**EXERCISE**
Please reproduce the entries below exactly, omitting any images they contain.

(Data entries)
_ _ _ _ _

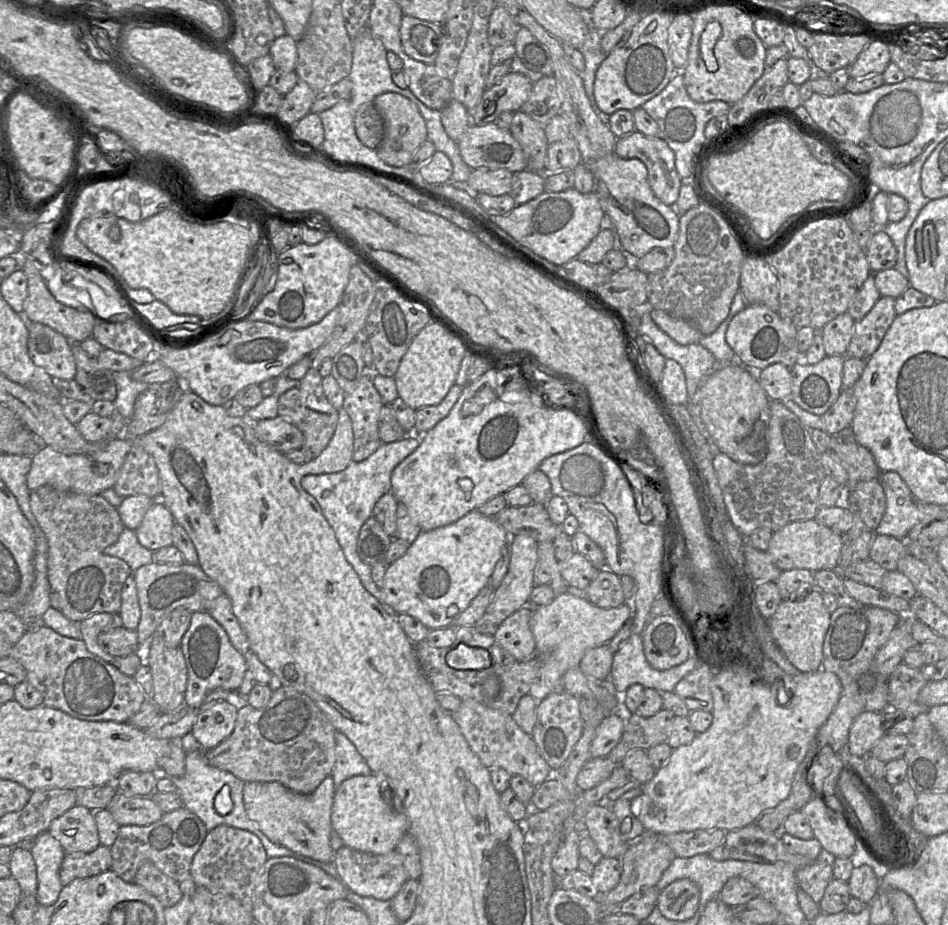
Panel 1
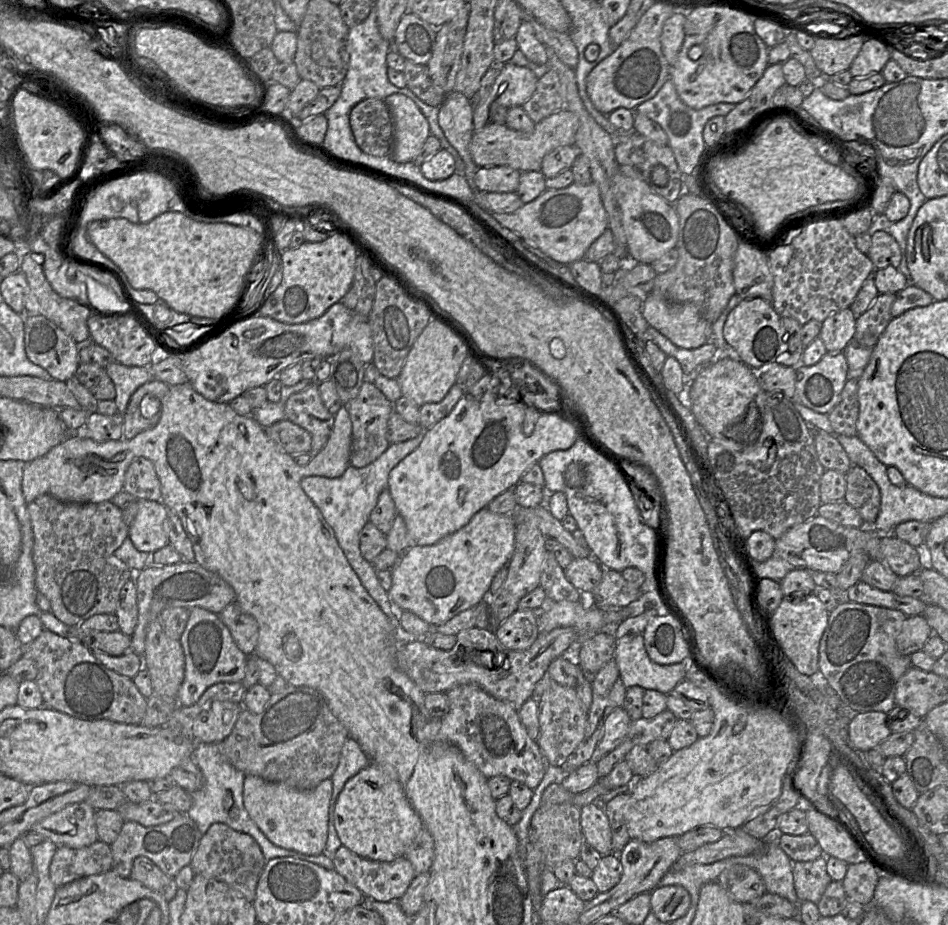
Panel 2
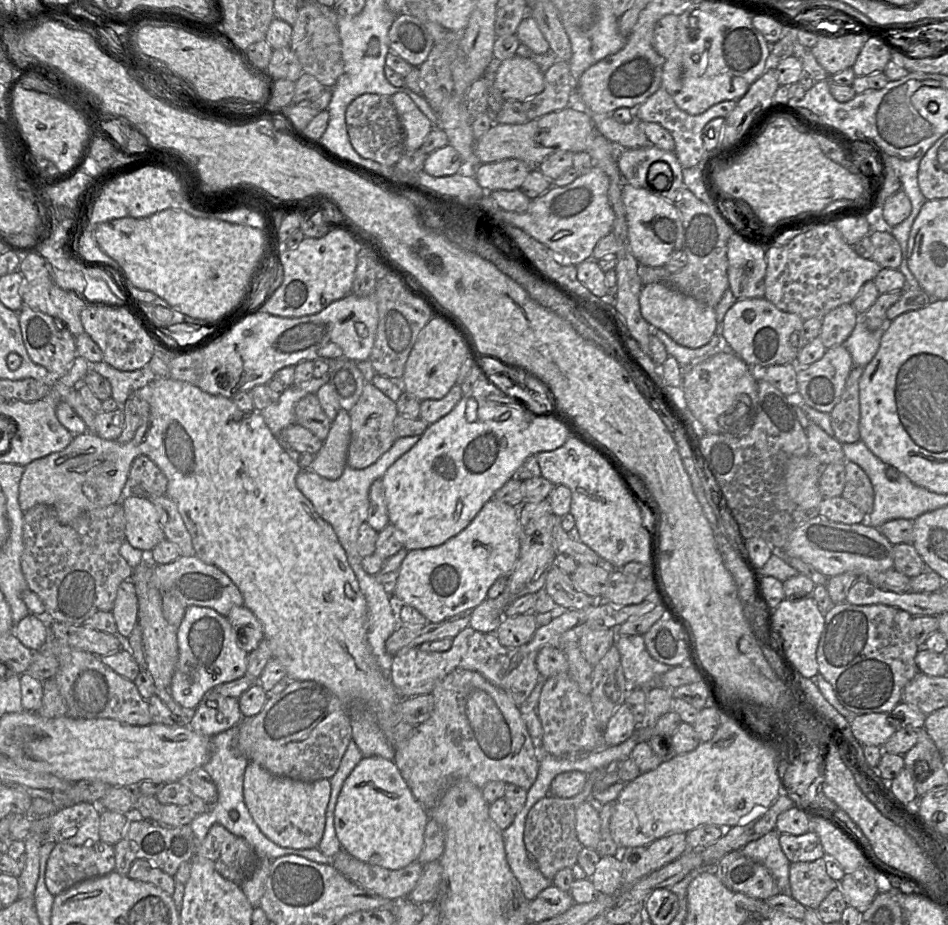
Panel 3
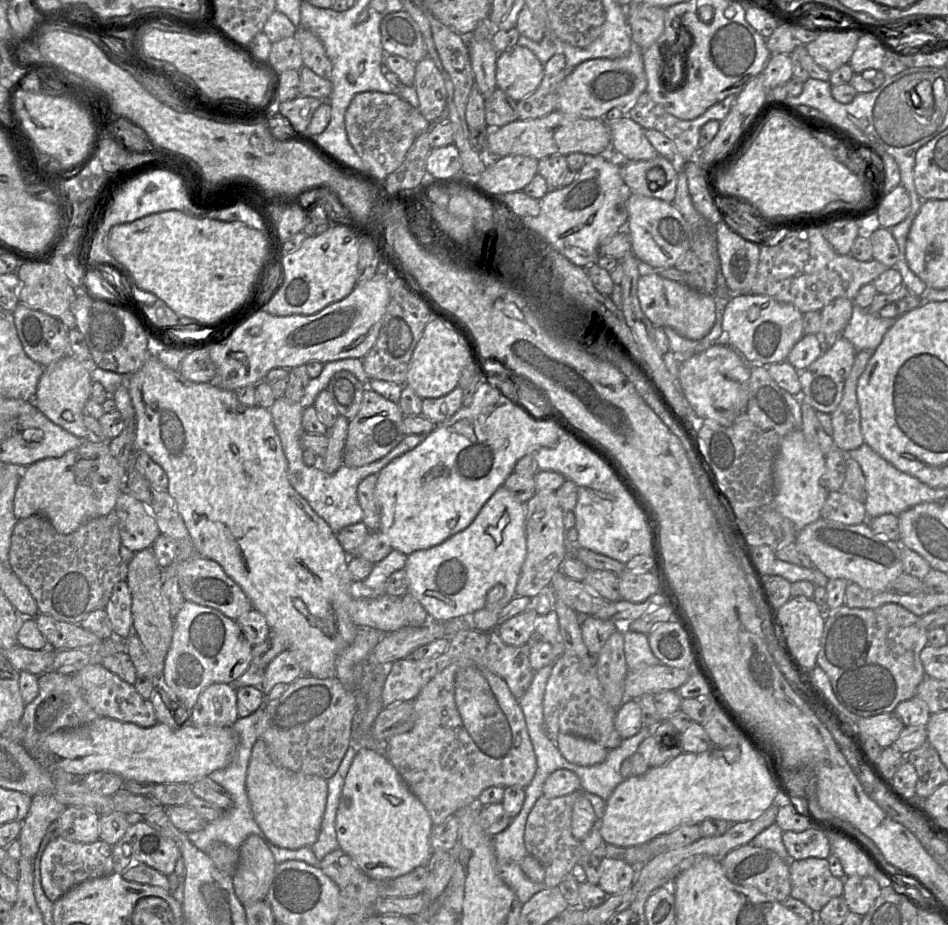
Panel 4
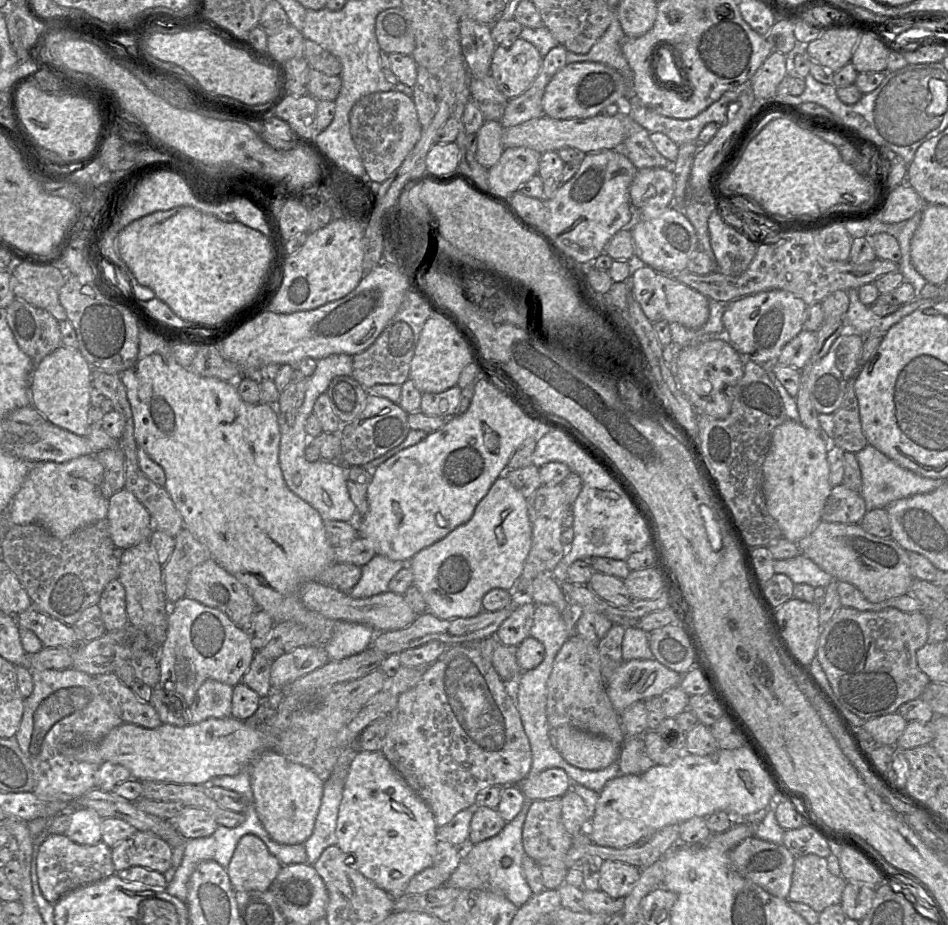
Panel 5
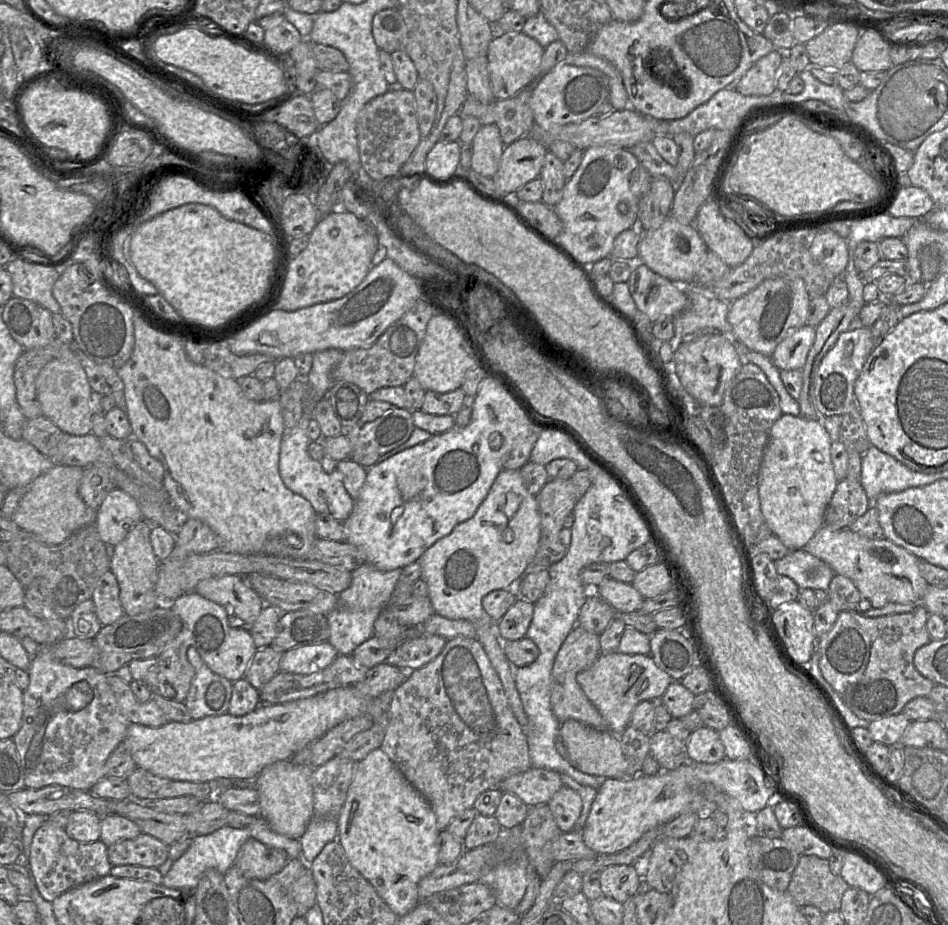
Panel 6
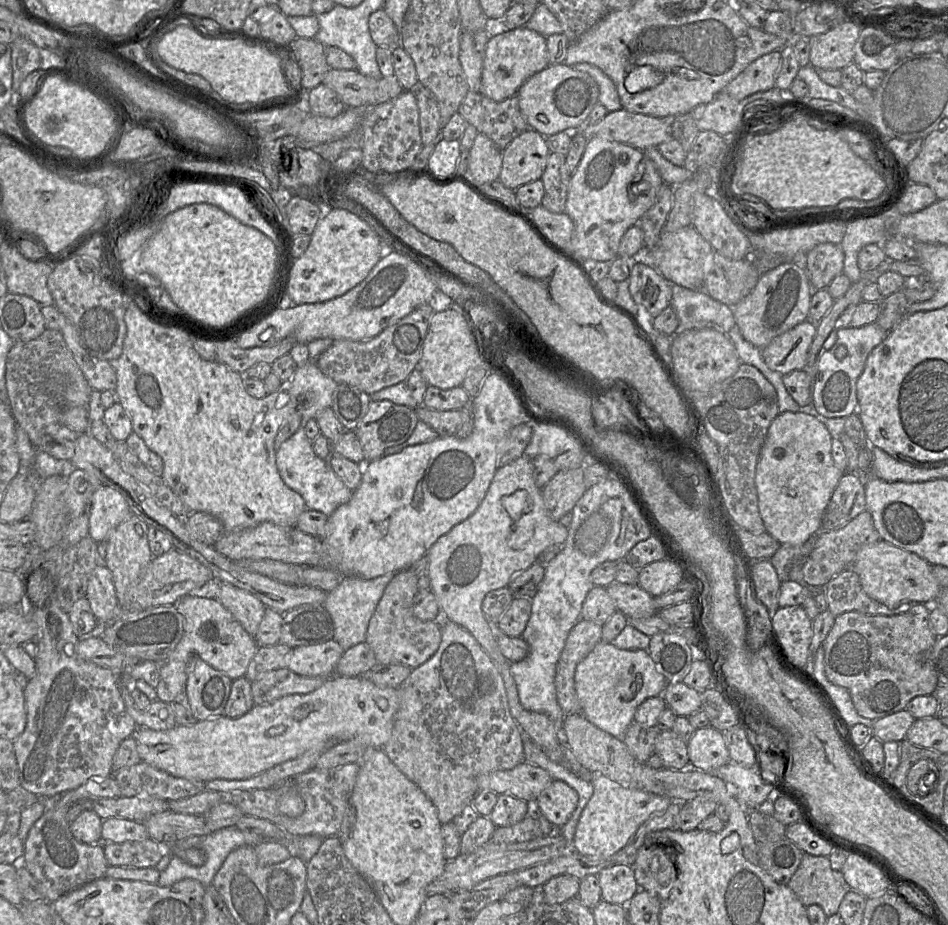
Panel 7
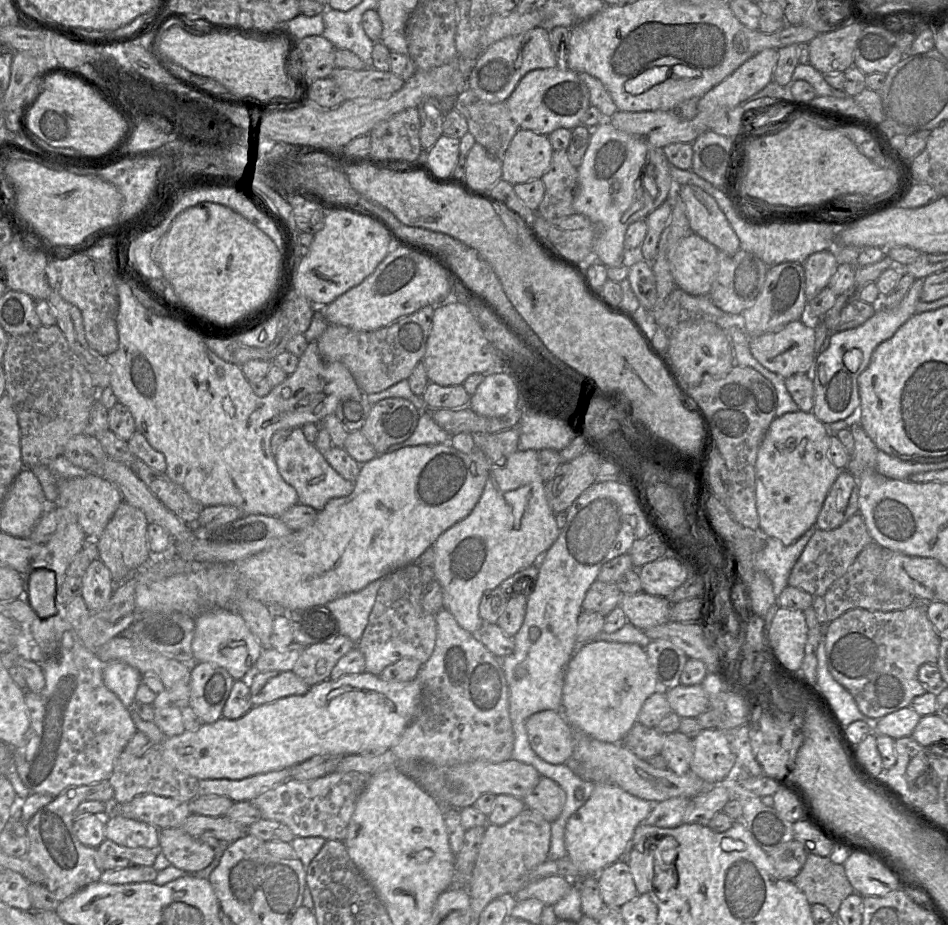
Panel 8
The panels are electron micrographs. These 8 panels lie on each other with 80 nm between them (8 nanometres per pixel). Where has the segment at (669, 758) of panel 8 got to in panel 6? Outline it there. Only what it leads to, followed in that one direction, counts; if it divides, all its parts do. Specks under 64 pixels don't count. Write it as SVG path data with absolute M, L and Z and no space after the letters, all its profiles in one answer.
M654 731L650 734L650 754L662 770L674 770L690 761L686 754L686 745L666 731Z

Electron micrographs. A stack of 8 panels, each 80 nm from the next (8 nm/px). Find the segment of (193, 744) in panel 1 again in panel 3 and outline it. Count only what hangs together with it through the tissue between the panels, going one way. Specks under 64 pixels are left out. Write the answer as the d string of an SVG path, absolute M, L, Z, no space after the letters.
M238 725L211 738L210 755L203 768L216 784L218 798L213 805L209 805L208 811L196 815L189 824L197 843L200 844L205 839L214 824L220 824L235 836L244 838L258 857L267 857L273 861L285 855L298 855L320 864L332 864L333 857L324 855L318 848L284 848L273 843L261 832L248 811L243 797L244 773L248 762L248 759L238 749Z

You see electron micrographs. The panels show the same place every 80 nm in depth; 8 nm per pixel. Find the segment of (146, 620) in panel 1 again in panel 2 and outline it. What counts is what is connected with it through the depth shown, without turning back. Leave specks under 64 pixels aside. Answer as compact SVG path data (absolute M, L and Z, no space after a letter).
M182 560L177 564L145 567L132 575L137 591L138 622L131 636L131 651L143 656L145 639L149 624L159 619L167 607L183 607L190 610L194 607L204 608L219 614L227 605L236 601L234 589L219 575L203 568L196 561Z

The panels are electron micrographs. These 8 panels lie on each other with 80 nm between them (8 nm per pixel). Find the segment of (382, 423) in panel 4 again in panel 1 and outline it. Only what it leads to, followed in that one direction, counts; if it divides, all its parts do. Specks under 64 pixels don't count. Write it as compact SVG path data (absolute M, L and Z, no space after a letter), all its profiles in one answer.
M362 375L355 390L345 395L343 409L352 421L354 462L367 459L382 445L378 424L383 406L380 394L367 376Z

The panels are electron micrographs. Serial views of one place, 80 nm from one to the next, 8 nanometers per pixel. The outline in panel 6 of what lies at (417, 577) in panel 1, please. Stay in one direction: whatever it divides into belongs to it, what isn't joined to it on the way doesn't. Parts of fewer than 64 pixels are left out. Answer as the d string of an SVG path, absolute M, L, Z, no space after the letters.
M502 470L475 514L456 525L450 534L436 541L416 561L422 569L421 578L428 585L428 597L435 614L467 620L475 626L476 639L497 672L510 708L523 728L528 724L528 716L516 688L515 667L503 651L497 623L483 609L482 599L493 590L515 591L516 583L536 554L540 534L541 518L535 496L528 492L519 470Z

_ _ _ _ _

**TASK SOLUTION**
Panel 1
Panel 2
Panel 3
Panel 4
Panel 5
Panel 6
Panel 7
Panel 8
The panels are electron micrographs. These 8 panels lie on each other with 80 nm between them (8 nanometres per pixel). Where has the segment at (669, 758) of panel 8 got to in panel 6? Outline it there. Only what it leads to, followed in that one direction, counts; if it divides, all its parts do. Specks under 64 pixels don't count. Write it as SVG path data with absolute M, L and Z and no space after the letters, all its profiles in one answer.
M654 731L650 734L650 754L662 770L674 770L690 761L686 754L686 745L666 731Z

Electron micrographs. A stack of 8 panels, each 80 nm from the next (8 nm/px). Find the segment of (193, 744) in panel 1 again in panel 3 and outline it. Count only what hangs together with it through the tissue between the panels, going one way. Specks under 64 pixels are left out. Write the answer as the d string of an SVG path, absolute M, L, Z, no space after the letters.
M238 725L211 738L210 755L203 768L216 784L218 798L213 805L209 805L208 811L196 815L189 824L197 843L200 844L205 839L214 824L220 824L235 836L244 838L258 857L267 857L273 861L285 855L298 855L320 864L332 864L333 857L324 855L318 848L284 848L273 843L261 832L248 811L243 797L244 773L248 762L248 759L238 749Z

You see electron micrographs. The panels show the same place every 80 nm in depth; 8 nm per pixel. Find the segment of (146, 620) in panel 1 again in panel 2 and outline it. What counts is what is connected with it through the depth shown, without turning back. Leave specks under 64 pixels aside. Answer as compact SVG path data (absolute M, L and Z, no space after a letter).
M182 560L177 564L145 567L132 575L137 591L138 622L131 636L131 651L143 656L145 639L149 624L159 619L167 607L183 607L190 610L194 607L204 608L219 614L227 605L236 601L234 589L219 575L203 568L196 561Z

The panels are electron micrographs. These 8 panels lie on each other with 80 nm between them (8 nm per pixel). Find the segment of (382, 423) in panel 4 again in panel 1 and outline it. Only what it leads to, followed in that one direction, counts; if it divides, all its parts do. Specks under 64 pixels don't count. Write it as compact SVG path data (absolute M, L and Z, no space after a letter), all its profiles in one answer.
M362 375L355 390L345 395L343 409L352 421L354 462L367 459L382 445L378 424L383 406L380 394L367 376Z

The panels are electron micrographs. Serial views of one place, 80 nm from one to the next, 8 nanometers per pixel. The outline in panel 6 of what lies at (417, 577) in panel 1, please. Stay in one direction: whatever it divides into belongs to it, what isn't joined to it on the way doesn't. Parts of fewer than 64 pixels are left out. Answer as the d string of an SVG path, absolute M, L, Z, no space after the letters.
M502 470L475 514L456 525L450 534L436 541L416 561L422 569L421 578L428 585L428 597L435 614L467 620L475 626L476 639L497 672L510 708L523 728L528 724L528 716L516 688L515 667L503 651L497 623L483 609L482 599L493 590L515 591L516 583L536 554L540 534L541 518L535 496L528 492L519 470Z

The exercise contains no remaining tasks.